Stichwort: Konzilskonstitution "Sacrosanctum Concilium"
Es war das erste von den Konzilsvätern mit überwältigender Mehrheit angenommen Dokument und sollte sich auf das kirchliche Leben am deutlichsten auswirken: die Liturgiekonstitution "Sacrosanctum Concilium" (SC), der am 4. Dezember 1963 letztlich 2147 Konzilsväter ihr Ja gaben, bei nur vier Gegenstimmen. Noch am selben Tag wurde es in der ersten feierlichen "öffentlichen Sitzung" der bisherigen Konzilsperioden von Papst Paul VI. bestätigt und der Veröffentlichung übergeben, sodass schon bald danach mit der Umsetzung der Beschlüsse und der Erneuerung der begonnen werden konnte.
Es war gewiss kein zufällig gewählter Termin, denn genau 400 Jahre davor, am 4. 12. 1563, verabschiedete das Konzil von Trient seine liturgischen Beschlüsse, die in der lateinischen Liturgie der Westkirche 400 Jahre gelten sollten. Am Beginn des 20. Jahrhunderts entstand dann im katholischen Raum Europas - maßgeblich auch von Österreich beeinflusst - die "Liturgische Bewegung", auf die die Konzilsväter bei der Erneuerung der Liturgie aufbauen konnten.
Das klare Votum für die Liturgiekonstitution ist auch damit erklärbar, weil die Vorarbeiten dazu besonders gelungen waren und das Dokument in der theologischen Grundlegung eine zeitgemäß-pastorale Sprache wählte. Dies zeigt sich auch darin, dass entscheidende Passagen des Liturgiedokuments bis heute vielzitiert sind. Aus Österreich kamen bereits in der Vorbereitungsphase und dann beim Konzil selbst durch den Linzer Bischof Franz Zauner als Mitglied der Liturgiekommission wichtige Impulse.

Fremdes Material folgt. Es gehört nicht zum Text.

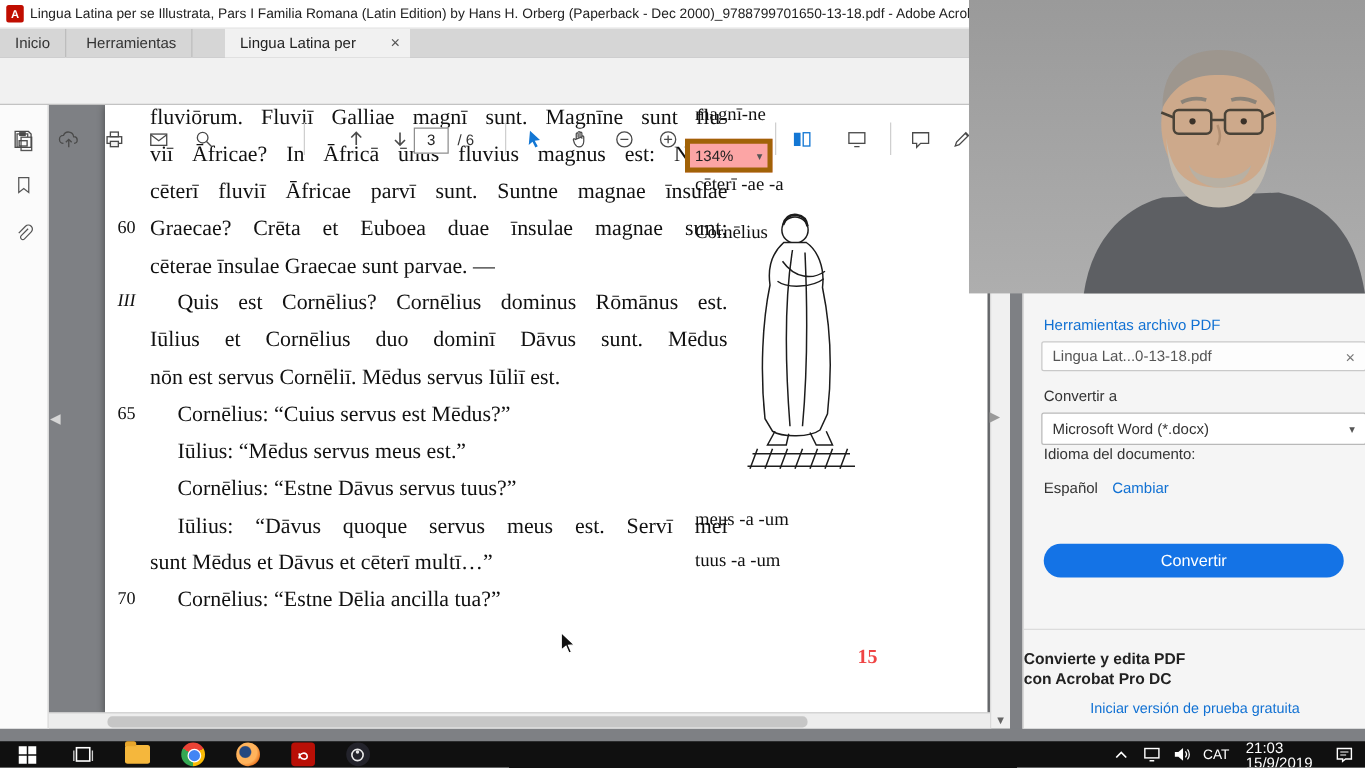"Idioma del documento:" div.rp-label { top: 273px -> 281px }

Schon während des Konzils gab es ein beträchtliches öffentliches Interesse an liturgischen Einzelthemen. Sie betrafen die Möglichkeit der Konzelebration, der Kommunion unter beiden Gestalten, des Gebrauchs der Muttersprache bei wichtigen Teilen der Messfeier genau so wie die Möglichkeit der Anpassung liturgischer Riten für jene "alten Völker und junge Nationen", die nicht zum griechisch-römischen Kulturkreis gehören oder das grundsätzliche Bekenntnis zu einem gemeinsamen Ostertermin für die Christenheit.
Erneuerung der Kirche von innen her
Viel wichtiger war jedoch das Zentralanliegen der Liturgie-Konstitution: die Erneuerung der Kirche und der gottesdienstlichen Praxis von innen her. So heißt es schon im Vorwort des Dokuments: "Das heilige Konzil hat sich zum Ziel gesetzt, das christliche Leben unter den Gläubigen mehr und mehr zu vertiefen, die dem Wechsel unterworfenen Einrichtungen den Notwendigkeiten unseres Zeitalters besser anzupassen, zu fördern, was immer zur Einheit aller, die an Christus glauben, beitragen kann, und zu stärken, was immer helfen kann, alle in der Schoss der Kirche zu rufen. Darum hält es das Konzil auch in besonderer Weise für seine Aufgabe, sich um Erneuerung und Pflege der Liturgie zu sorgen" (Nr.1).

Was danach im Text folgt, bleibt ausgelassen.